The Dell support site will give a Win 7 ISO. It assumes you had a hard drive failure. It looks up the service tag of your hardware and knows what your machine originally came with and then it only allows you to download that OS. That is how I know this laptop was first delivered with Win7. It was the only choice that I could download from Dell. I'm pretty sure Dell puts something in the BIOS too.
Maybe I missed something. Are you saying all you did was enter the Win7 key a second time and it worked?
I just tried it again and I had internet connected.
But I get the same error message. saying I have the wrong key.
you can see it says this key can't be used and that this windows installation was activated with your company's activation service.
I wonder if the guy I bought this from is an IT guy and he is installing Win 10 Pro on old Win 7 laptops and activating them at is work.
by the way. I found him on ebay. He is still selling them just like I bought.
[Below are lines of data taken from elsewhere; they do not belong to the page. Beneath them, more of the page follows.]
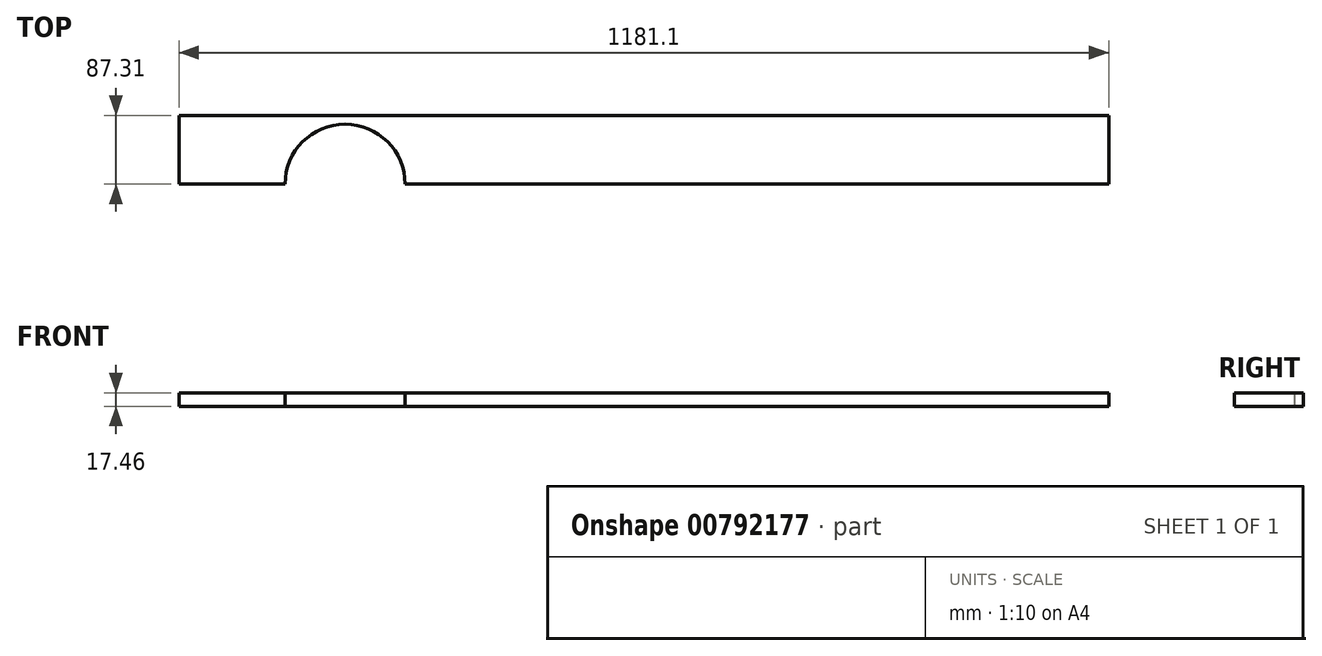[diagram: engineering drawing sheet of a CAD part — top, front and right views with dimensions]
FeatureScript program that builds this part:
annotation { "Feature Type Name" : "Feature", "Feature Type Description" : "" }
export const myFeature = defineFeature(function(context is Context, id is Id, definition is map)
    precondition{}
    {
        {
            var Q0;
            Q0=qCreatedBy(makeId("Top.planeOp"),FACE);
            var sketch = newSketch(context, id + "F0", { "sketchPlane" : qUnion([Q0])});
            skLineSegment(sketch, "E0.bottom", {"start": v(0, 0) * mm, "end": v(-893.76, 0) * mm});
            skLineSegment(sketch, "E0.top", {"start": v(0, 87.31) * mm, "end": v(-1181.1, 87.31) * mm});
            skLineSegment(sketch, "E0.left", {"start": v(0, 0) * mm, "end": v(0, 87.31) * mm});
            skLineSegment(sketch, "E0.right", {"start": v(-1181.1, 0) * mm, "end": v(-1181.1, 87.31) * mm});
            skArc(sketch, "E1", {"start": v(-893.76, 0) * mm, "mid": v(-969.96, 76.2) * mm, "end": v(-1046.16, 0) * mm});
            skLineSegment(sketch, "E2.trimOffspring", {"start": v(-1046.16, 0) * mm, "end": v(-1181.1, 0) * mm});
            skSolve(sketch);
        }
        {
            var Q0;
            Q0 = qSketchRegion(id + "F0", true);
            extrude(context, id + "F1", {"entities" : qUnion([Q0]), "depth" : 17.46 * mm, "offsetDistance" : 25.4 * mm});
        }
    });
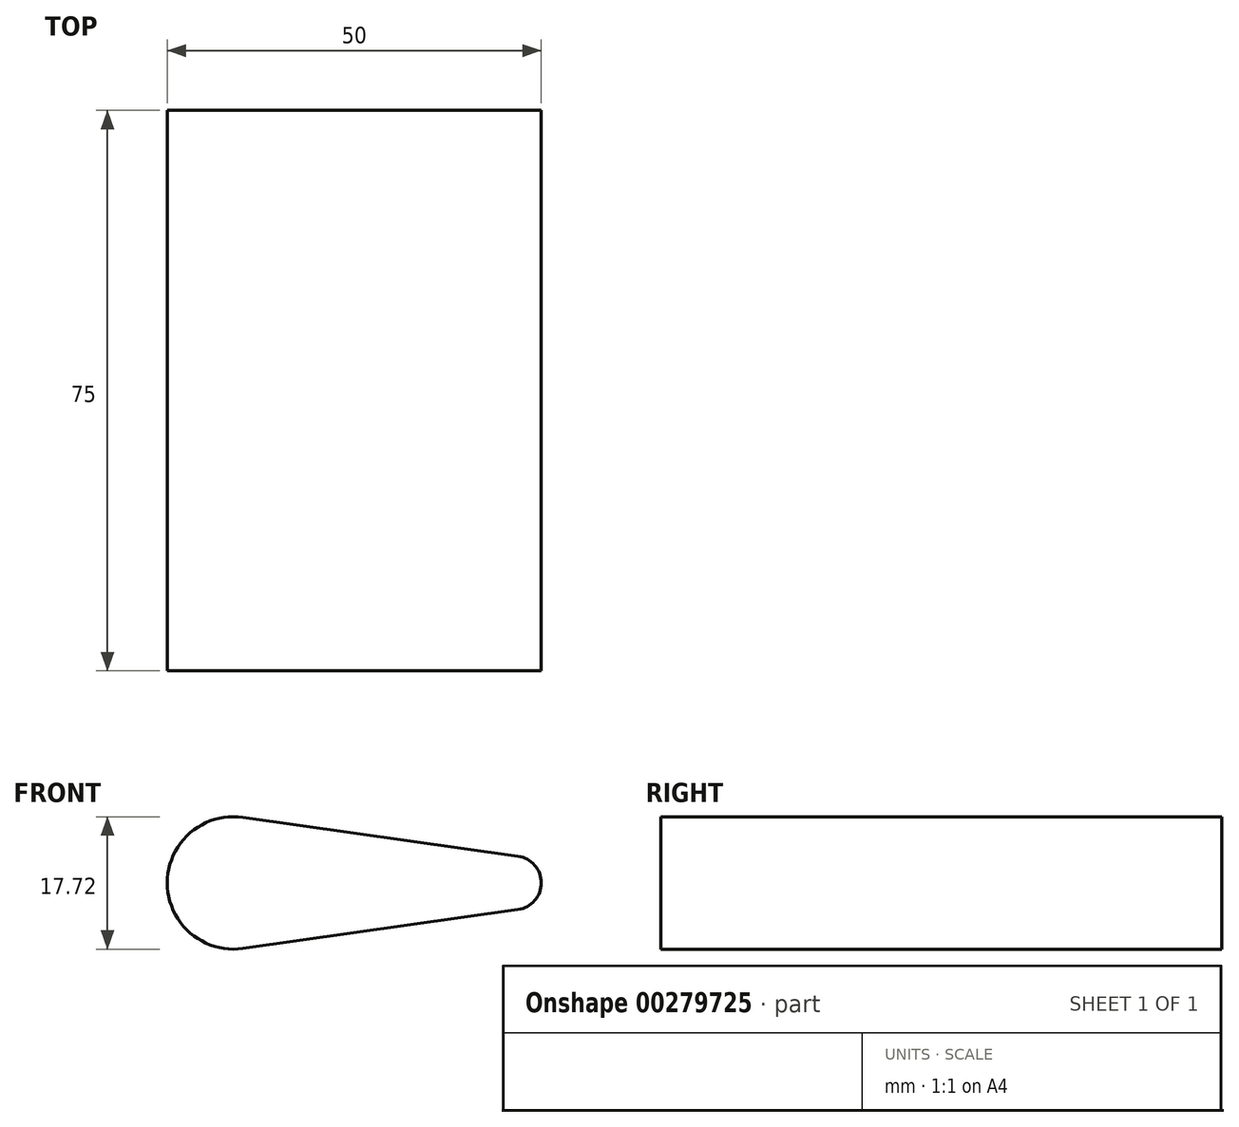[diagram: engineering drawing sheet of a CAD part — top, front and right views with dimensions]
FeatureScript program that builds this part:
annotation { "Feature Type Name" : "Feature", "Feature Type Description" : "" }
export const myFeature = defineFeature(function(context is Context, id is Id, definition is map)
    precondition{}
    {
        {
            var Q0;
            Q0=qCreatedBy(makeId("Front.planeOp"),FACE);
            var sketch = newSketch(context, id + "F0", { "sketchPlane" : qUnion([Q0])});
            skCircle(sketch, "E0", {"center": v(-25.95, 0) * mm, "radius": 8.86 * mm});
            skCircle(sketch, "E1", {"center": v(11.58, 0) * mm, "radius": 3.6 * mm});
            skLineSegment(sketch, "E2", {"start": v(-24.71, 8.77) * mm, "end": v(12.08, 3.57) * mm});
            skLineSegment(sketch, "E3", {"start": v(-24.71, -8.77) * mm, "end": v(12.08, -3.57) * mm});
            skSolve(sketch);
        }
        {
            var Q0;
            {var subQ0=sQuery(id+"F0.wireOp",EDGE,"E2");Q0=makeQuery(id+"F0.imprint","IMPRINT",FACE,{"disambiguationData":[TD([[makeQuery(id+"F0.imprint","IMPRINT",EDGE,{"derivedFrom":subQ0}),-1.0]])]});}
            var Q1;
            {var subQ0=sQuery(id+"F0.wireOp",EDGE,"E0");var subQ1=makeQuery(id+"F0.imprint","INTERSECT",VERTEX,{"derivedFrom":[subQ0,sQuery(id+"F0.wireOp",EDGE,"E2")]});Q1=makeQuery(id+"F0.imprint","IMPRINT",FACE,{"disambiguationData":[TD([[makeQuery(id+"F0.imprint","IMPRINT",EDGE,{"disambiguationData":[TD([[subQ1,-1.0]])],"derivedFrom":subQ0}),1.0]])]});}
            var Q2;
            {var subQ0=sQuery(id+"F0.wireOp",EDGE,"E1");var subQ1=makeQuery(id+"F0.imprint","INTERSECT",VERTEX,{"derivedFrom":[subQ0,sQuery(id+"F0.wireOp",EDGE,"E2")]});Q2=makeQuery(id+"F0.imprint","IMPRINT",FACE,{"disambiguationData":[TD([[makeQuery(id+"F0.imprint","IMPRINT",EDGE,{"disambiguationData":[TD([[subQ1,-1.0]])],"derivedFrom":subQ0}),1.0]])]});}
            extrude(context, id + "F1", {"entities" : qUnion([Q0, Q1, Q2]), "depth" : 75 * mm});
        }
    });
Has one for sale right now that says Win 10 Pro installed. same model Dell I have.
Yes the Win 7 COA key activated both a VL and Retail installed VM - the latter 1st time.
The Product ID in your screen shot is of the generic 10 Pro key btw. 7 keys won't show up in 10.
If the seller is untrustworthy that Win 7 key may be doing the rounds as well, who knows...
Have you checked the Win 7 key in ShowKeyPlus as I asked?